‘You’ll always be Mr Mayor’: Kenrick Hanson looks back to the 80s and his time at Hackney Council
PUBLISHED: 09:43 09 November 2018 | UPDATED: 09:43 09 November 2018
Kenrick Hanson tells Emma Bartholomew about his time as Mayor of Hackney in the 80s, and his personal campaign now to get the plaque stating he opened Homerton train station – which TfL appears to have lost - reinstated.
“These days people say: ‘Hello Mr Mayor’ – they don’t say: ‘Hello Mr Hanson’. After all these years!” muses Kenrick Hanson.
“I say: ‘It’s a long time ago’, and they say: ‘Never mind. You are still Mr Mayor.’”
Kenrick, or Ken, now 79, was mayor of Hackney for a year from 1984 and deputy mayor the year before that. He’d only become a councillor for the first time in 1982, when he was told by the council’s chief executive he’d racked up the most votes in King’s Park ever for a councillor – testimony to his popularity.
Kenrick had built up a name for himself as secretary of the tenants’ association at Kingsmead where he had come up with the idea to take the Greater London Authority to court for not fulfilling its obligations to keep the Homerton estate tidy.
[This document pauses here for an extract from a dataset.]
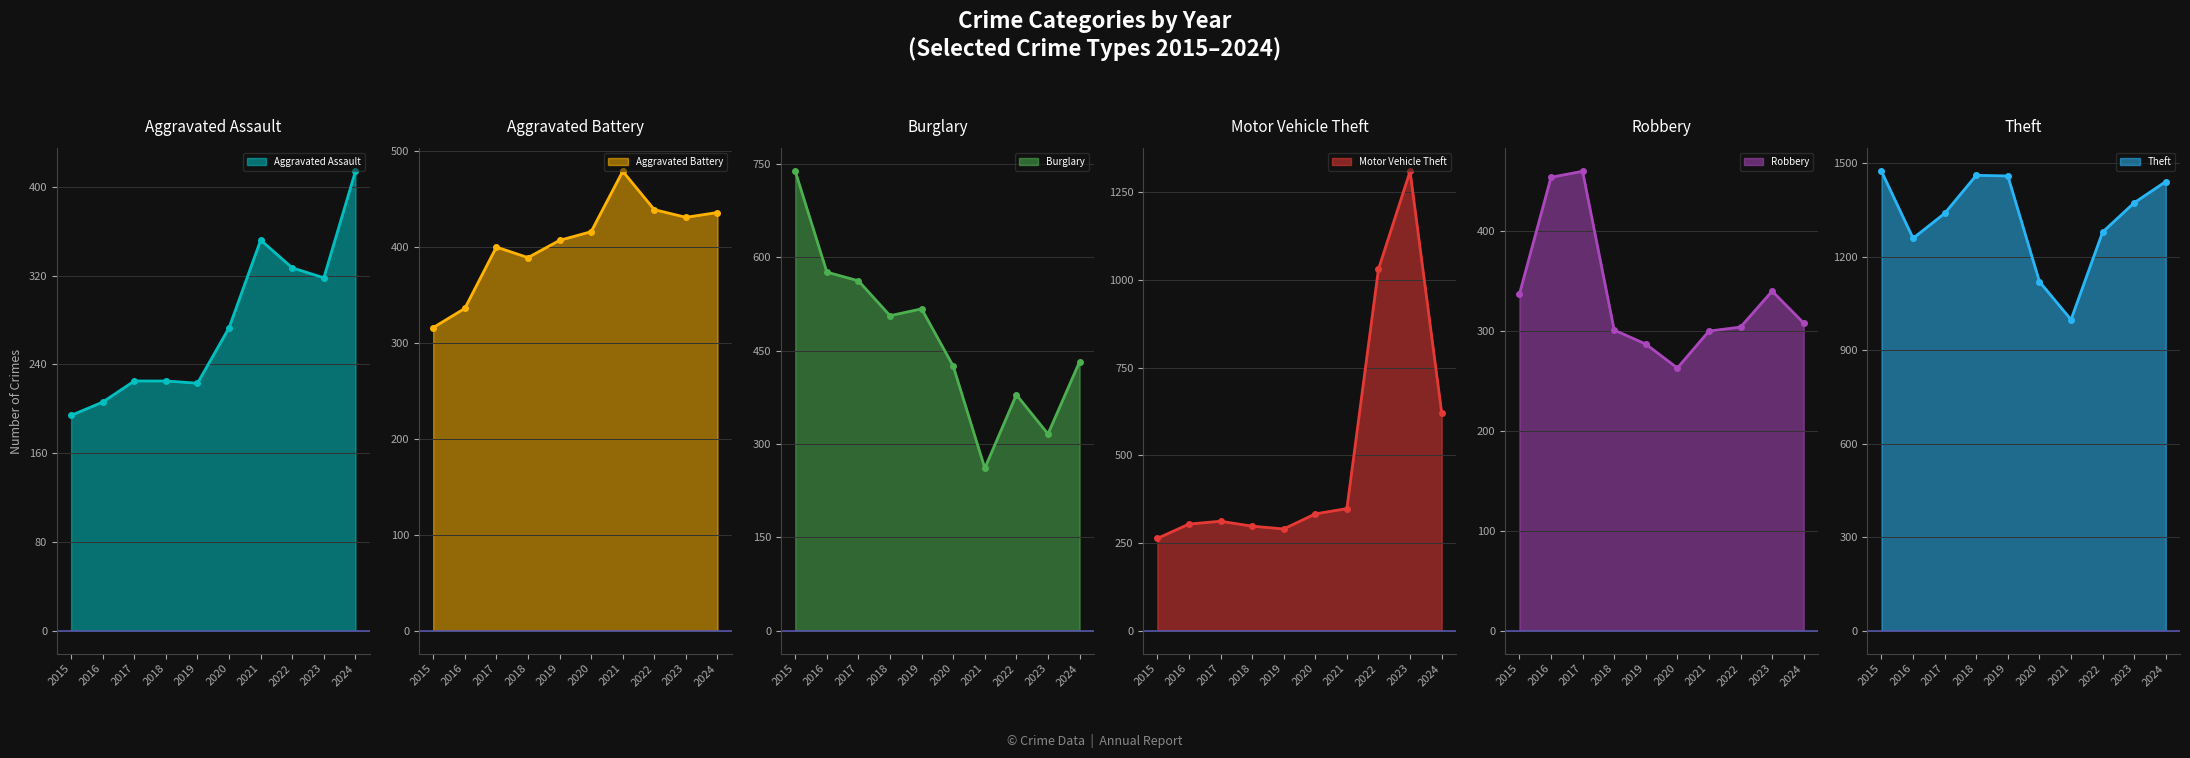

The value of Theft at 2024 is 1441. True or false?

True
Before he moved to the UK in 1962 to work at a plastic moulding factory in Peckham, he was involved in the Bustamante trade union in Jamaica where he worked on a sugar plantation,
When he married his wife Phyllis three years later they moved to Stoke Newington and he took a job as a mechanical assistant at TfL. Becoming a parent governor at Princess May Primary School where his daughter Angela attended nursery launched the start of his involvement in the community. But it was his militancy at Kingsmead that got him noticed.
The Gazette covered a protest march he organised which saw tenants dumping their black bin bags in front of the GLA’s housing office in Homer Road.
“We said: ‘You aren’t listening to us. This is your present’,” remembers Ken. “And we chucked it down in front of the office front door. They started doing a bit of shifting and turning and giving a bit more respect to the tenants of the estate.”
People had been throwing their waste over their balconies because the rubbish chutes weren’t big enough – but the GLA eventually promised to install bigger ones.
Ken also started three football teams to keep kids out of trouble, and campaigned for a community hall where he became the caller at the pensioners’ bingo club.
The Labour MP Stanley Clinton-Davis, now a lord, suggested Ken should become a councillor.
“I said: ‘I won’t do that until I know the people are with me so I can get support’,” he remembers. “He said: ‘They already know you – you have done so much already. People already know you at the town hall, because you stand up for the people.’”
Ken became vice-chair of housing and loved the debate at council meetings “where the opposition is having a go at you”. He had a whirlwind year as mayor and can’t remember all the invites he received.
“I was able to go around the borough to meet people and that was important to me. The people who vote for us are the people we represent, and we should know them,” he said. “This elderly lady once came to say: ‘We have your picture from the Hackney Gazette and I have it framed and have it over my bed head’. It was so nice to hear that.”
One of the most controversial issues during his time as mayor was Thatcher’s poll tax, which the council opposed. Ken still recalls the cheers in the council chamber when it was announced it had been scrapped. He is proud to have signed an anti-apartheid declaration, to send a message of support to Mandela’s freedom fighters in South Africa, and to have opened the borough’s first ever cycle track from Reading Lane to London Fields.
He remained a councillor for 18 years until 2001. But latter years were marred by the Mark Trotter affair. Ken was one of 17 councillors expelled from the Labour party in 1996 when the council refused to hold a public inquiry into why the known paedophile was hired to work in children’s care homes.
Ken, a father-of-four who has six grandchildren, took redundancy from TfL aged 52. He remained busy during his retirement working as a magistrate, a deacon of Homerton Baptist Church, and as Chair of the Association of Jamaicans UK Trust, as well as gardening on his beloved allotment.
But he has one bugbear stretching back to his time as Mayor. The plaque at Homerton Station stating he opened it in 1985 was taken down in 2010 when it became an Overground station - and apparently TfL can’t find it.
“It’s a landmark,” said Ken. “I need the plaque back for history’s sake, and in years to come it will show that Homerton Station was opened by none other than Kenrick Hanson.”